Oh, okay. I see. This is Megan Abbott’s jam. She likes to write sexy coming-of-age stories about smooth-legged teenaged girls who toss their tresses and emit berry-flavored scents from the surface of their lips and their pores. Girls who have a sexual power they are first learning to wield. Girls who catch the eye of inappropriately aged dudes, either purposefully or not.
In The End of Everything, Lizzie and Evie are next-door neighbors and besties. They are both dazzled by Evie’s older sister Dusty, the oft-stalked older sister who is so lovely and a fierce field hockey player. Life is good at the Verver’s house, where the girls sift through Dusty’s belongings and banter with Mr. Verver, the sort of flirty dad who graces ladies of all ages with his gaze. Things are a little unsettled at Lizzie’s house, where her dad has left and her mother is in the middle of a super-secret relationship with a doctor who still wears a wedding ring.
After school one day, Lizzie catches a ride with her mother to go dress shopping and Evie dismisses their offer of a ride. And then she doesn’t come home.
Mr. Verver tries to coax info from Lizzie and it works. She remembers cigarette butts crushed beneath a tree outside the Verver’s home and how Evie told her that someone was watching her. She also remembers an always-present maroon car. And when it’s revealed that the car belongs to the neighbor Mr. Shaw, Lizzie remembers things her friend has said about the man’s very obvious loneliness. He’s MIA, too. Lizzie spends Evie’s absence hanging out with Mr. Verver in a place that is closer to a crush than her search for a father figure. She also creeps around at night, trying to find clues to her friend’s whereabouts.
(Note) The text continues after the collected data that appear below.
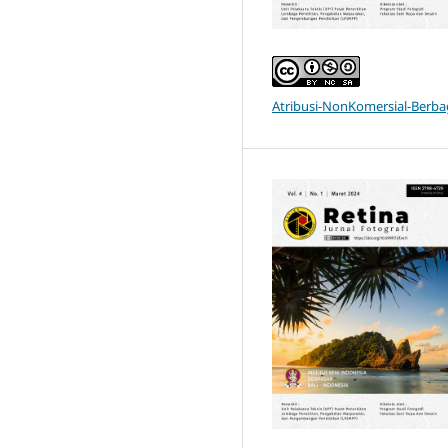
Atribusi-NonKomersial-Berbag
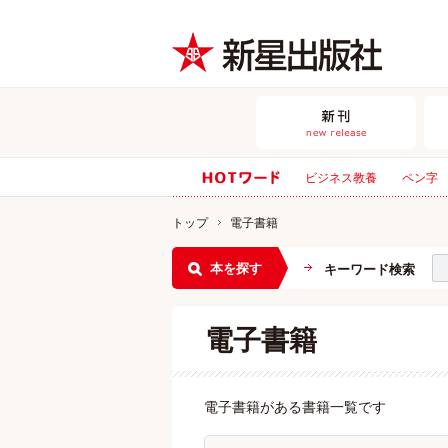
ビジネス教養
ペン字
トップ
電子書籍
本を探す
キーワード検索
電子書籍
電子書籍がある書籍一覧です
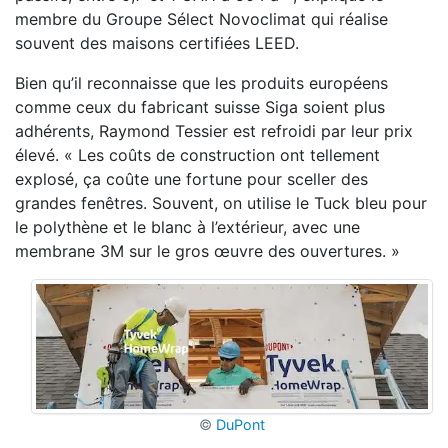
membre du Groupe Sélect Novoclimat qui réalise
souvent des maisons certifiées LEED.
Bien qu’il reconnaisse que les produits européens
comme ceux du fabricant suisse Siga soient plus
adhérents, Raymond Tessier est refroidi par leur prix
élevé. « Les coûts de construction ont tellement
explosé, ça coûte une fortune pour sceller des
grandes fenêtres. Souvent, on utilise le Tuck bleu pour
le polythène et le blanc à l’extérieur, avec une
membrane 3M sur le gros œuvre des ouvertures. »
©
DuPont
A whole load of complicated relationships and emotions bubble just below the surface as everyone tries to figure out what happened to Evie and whether she is still alive.
Earlier this year I read Abbott’s Dare Me, and I dug the way she wrote girls at this weird age demographic. All the politics and plotting and manipulation. All wrapped in Bath & Body Works. It was terrifying. Now I see that this is Abbott’s signature style, which kind of takes the sheen off of Dare Me. This story is more tricky with its relationship structures: A teenaged girl who allows an adult male quick glimpses, knowing that it makes him happy and sort of needing that adoration. Another teenaged girl craves her father’s attention in a way that has been called into question, and she’s in the midst of a jealous snit when another teenaged girl captures his attention. Whatta mess. Plot-wise and impact-wise, I preferred Dare Me.
Abbott’s great. She writes really loaded descriptions and she’s got serious plots running around in her head. But I think I’m over this scene. It just feels too close, thematically and word-wise, to Dare Me and I have a feeling there’s more where these came from.